Am 21. Mai 2026 verleiht die Stadt Oldenburg den Carl-von-Ossietzky-Preis 2026 an die Publizistin und Integrationsbeauftragte Güner Yasemin Balcı. Oberbürgermeister Jürgen Krogmann hält die Laudatio und überreicht die Auszeichnung. Der Preis ist mit 10 000 Euro dotiert und wird alle zwei Jahre vergeben.
Die Verleihung würdigt Balcıs publizistisches Werk zu Migration, Demokratie und Bürgerrechten sowie ihre kommunalpolitische Arbeit als Integrationsbeauftragte des Berliner Bezirks Neukölln. Der Festakt schließt sich an die jahrzehntelange Tradition des Preises an, der nach dem in Oldenburg aufgewachsenen Friedensnobelpreisträger Carl von Ossietzky benannt ist.
Güner Yasemin Balcı ist eine der prominentesten publizistischen Stimmen zur Migrations- und Integrationspolitik in Deutschland. Ihre Bücher Arabboy und ArabQueen wurden viel diskutiert, ihre Beiträge in taz, Welt am Sonntag, Spiegel und ZDF prägen die öffentliche Debatte seit Jahren. Mit ihrem Wechsel 2020 ins Amt der Integrationsbeauftragten Berlin-Neukölln verbindet sie die publizistische Reflexion mit der unmittelbaren kommunalpolitischen Praxis — eine Doppelrolle, die der Preis besonders würdigt.
Der Festakt wird vom Oberbürgermeister der Stadt Oldenburg eröffnet, gefolgt von Laudatio, musikalischem Rahmenprogramm, Preisübergabe und Dankesrede der Preisträgerin. Vertreter aus Politik, Kultur und Wissenschaft, lokale Medien und Vertreter der Universität Oldenburg, die den Namen Carl von Ossietzky trägt, nehmen traditionell teil.
Das genaue Programm 2026 wird vom Veranstalter im Frühjahr/Sommer publiziert. Die Struktur folgt den bewährten Eckpunkten der Vorjahre :
Festveranstaltung — Teilnahme nach Einladung beziehungsweise nach Anmeldung über die Stadt Oldenburg.
Donnerstag, 21. Mai 2026 — festliche Verleihung in Oldenburg.
Der genaue Verleihungsort in Oldenburg wird durch die Stadt Oldenburg bekanntgegeben (in den Vorjahren u.a.
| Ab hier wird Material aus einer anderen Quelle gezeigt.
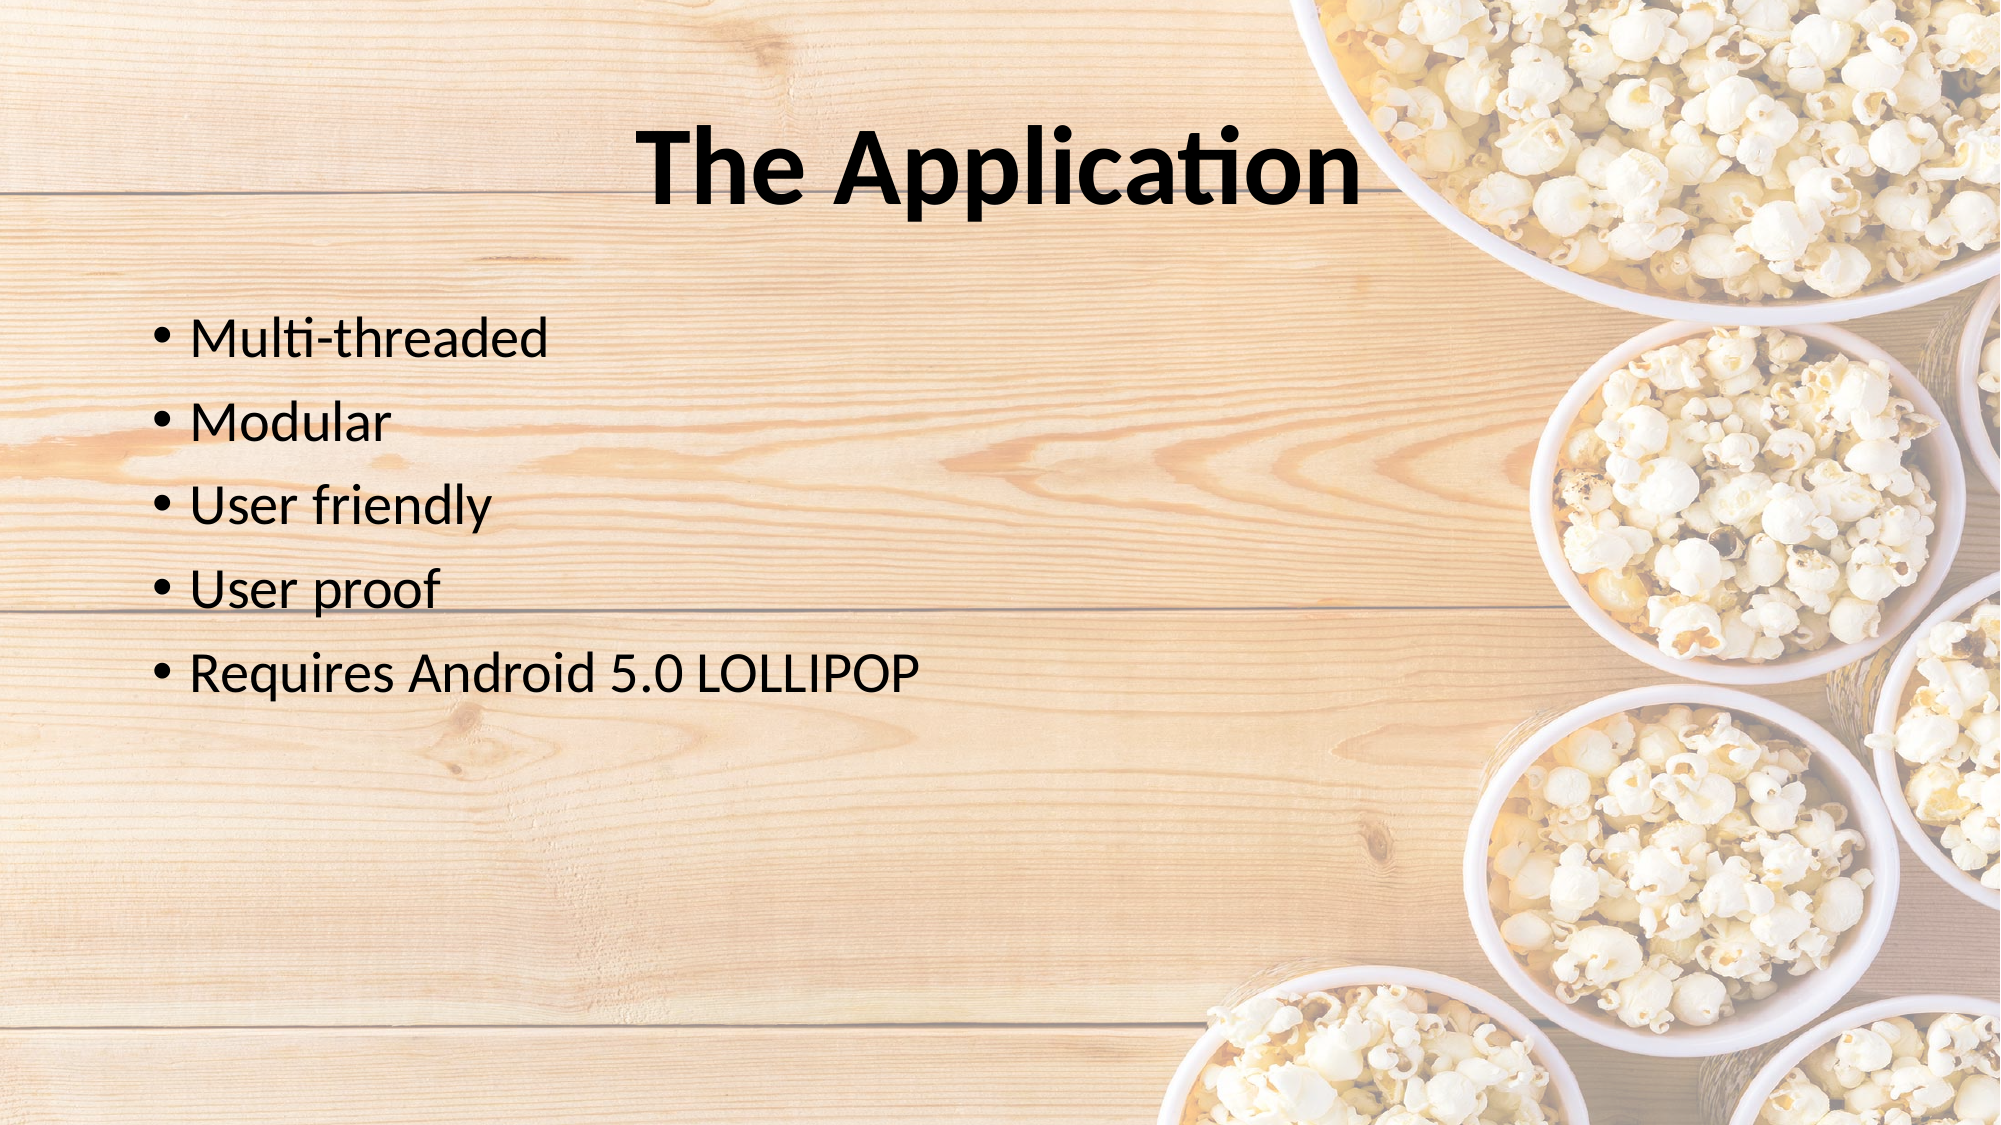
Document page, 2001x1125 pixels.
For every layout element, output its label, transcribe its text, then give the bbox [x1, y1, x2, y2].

PFL-Kulturzentrum, Schloss Oldenburg).
Die Verleihung ist eine offizielle Festveranstaltung der Stadt Oldenburg. Teilnahme nach Einladung beziehungsweise nach Anmeldung über die Pressestelle.
Informationen zur Verleihung, Programm und Preisträgerin auf oldenburg.de unter dem Bereich Kultur — Carl-von-Ossietzky-Preis.